### Input data
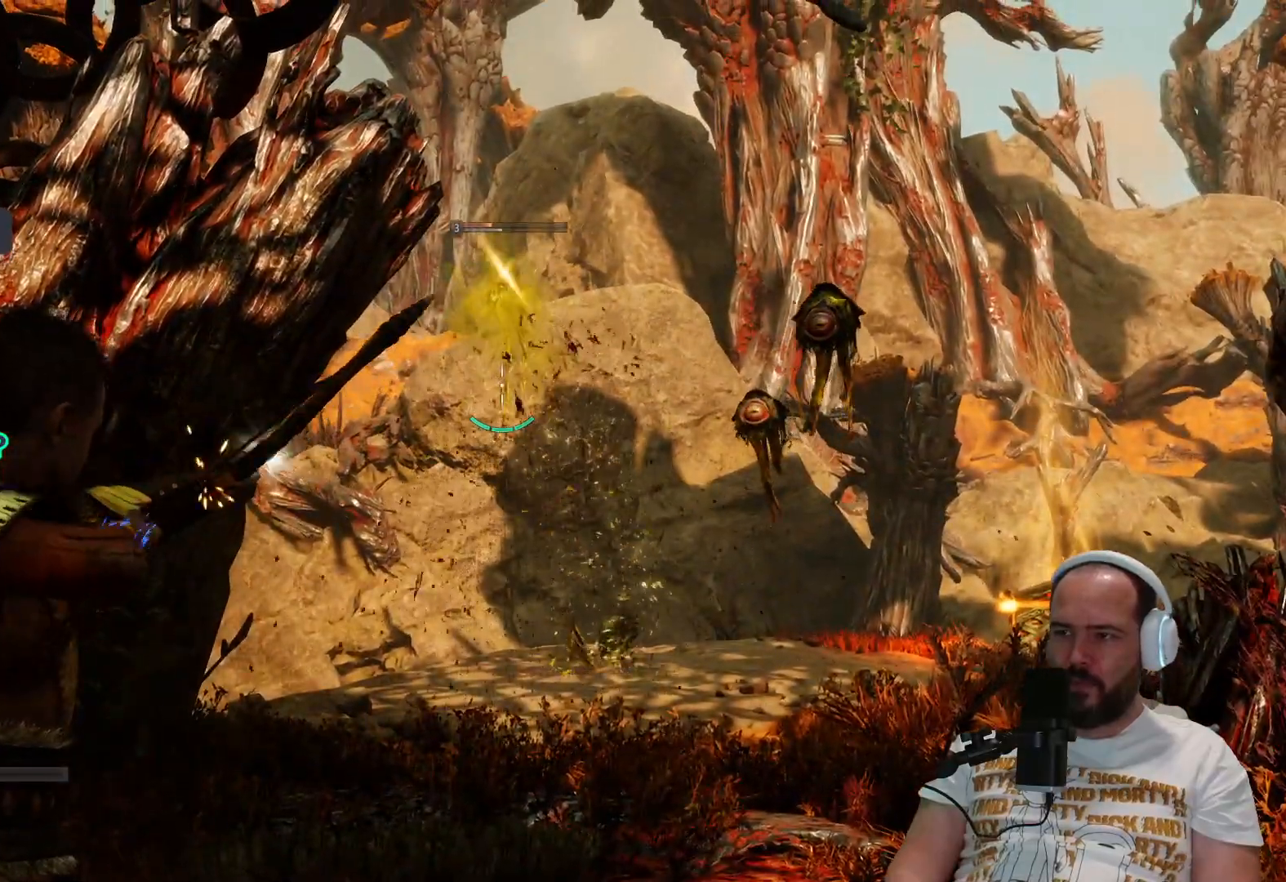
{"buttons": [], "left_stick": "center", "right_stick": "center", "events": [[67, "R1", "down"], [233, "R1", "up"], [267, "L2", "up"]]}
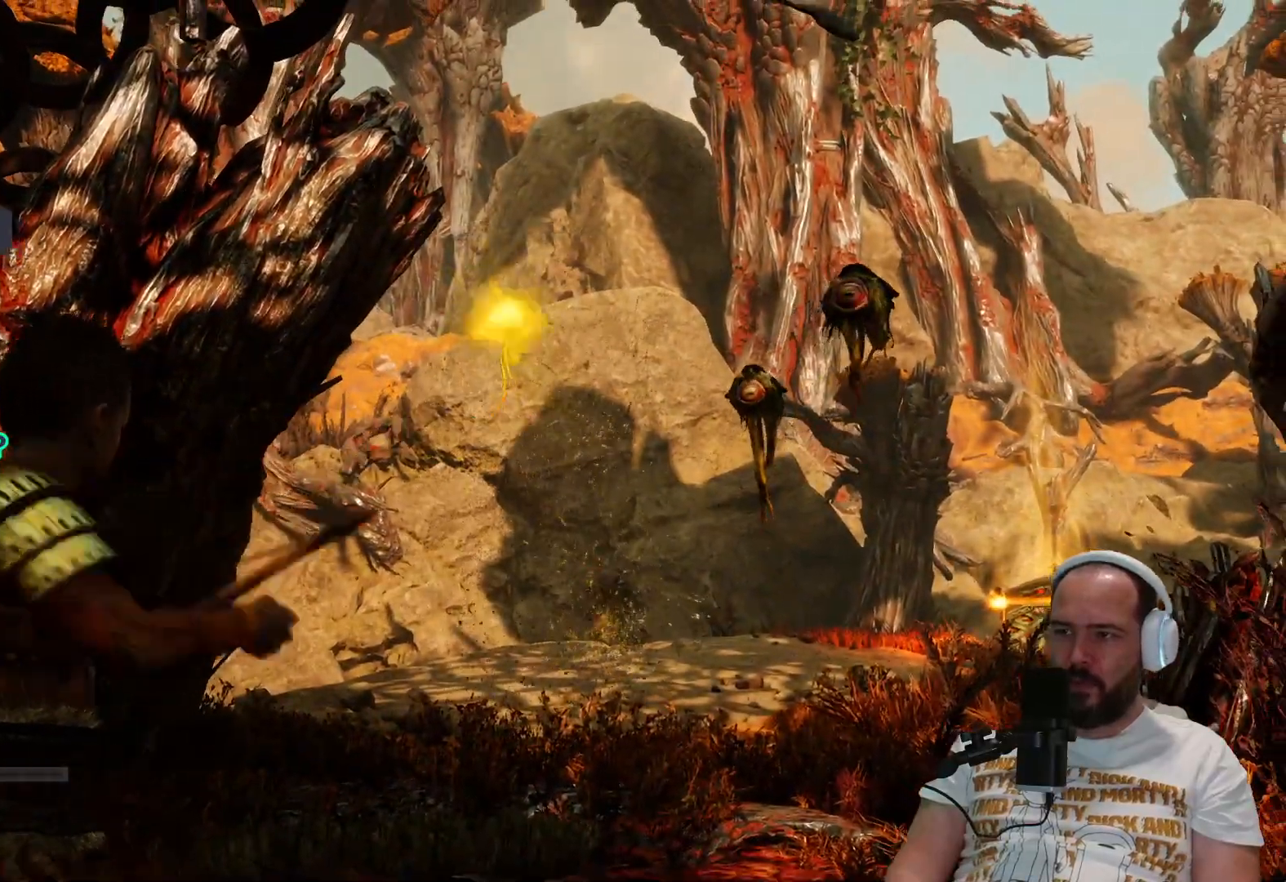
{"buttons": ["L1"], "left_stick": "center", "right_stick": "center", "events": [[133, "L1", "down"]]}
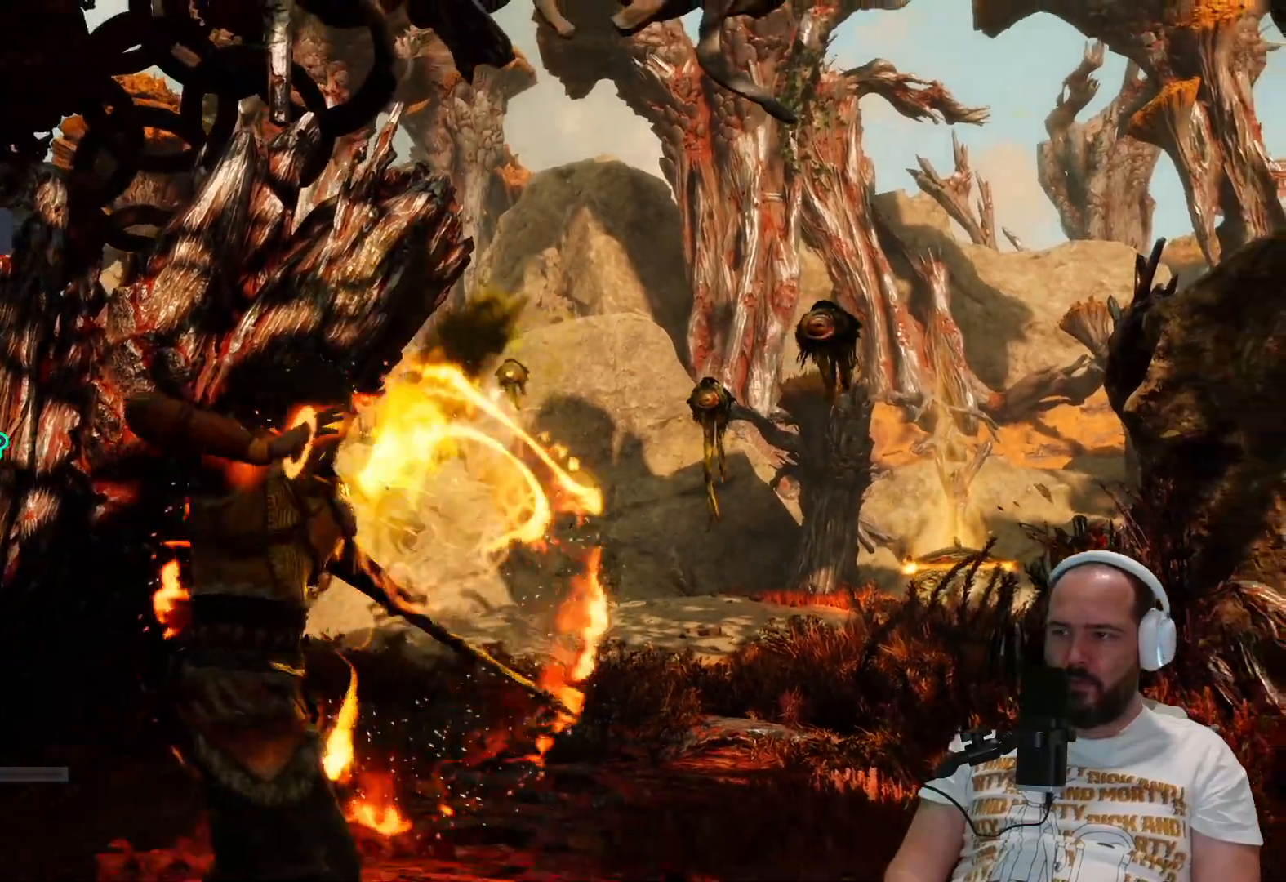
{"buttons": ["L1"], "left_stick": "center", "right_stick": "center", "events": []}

### Your objective
For each line above that contains the word "down", copy that line.

### Finished task
{"buttons": [], "left_stick": "center", "right_stick": "center", "events": [[67, "R1", "down"], [233, "R1", "up"], [267, "L2", "up"]]}
{"buttons": ["L1"], "left_stick": "center", "right_stick": "center", "events": [[133, "L1", "down"]]}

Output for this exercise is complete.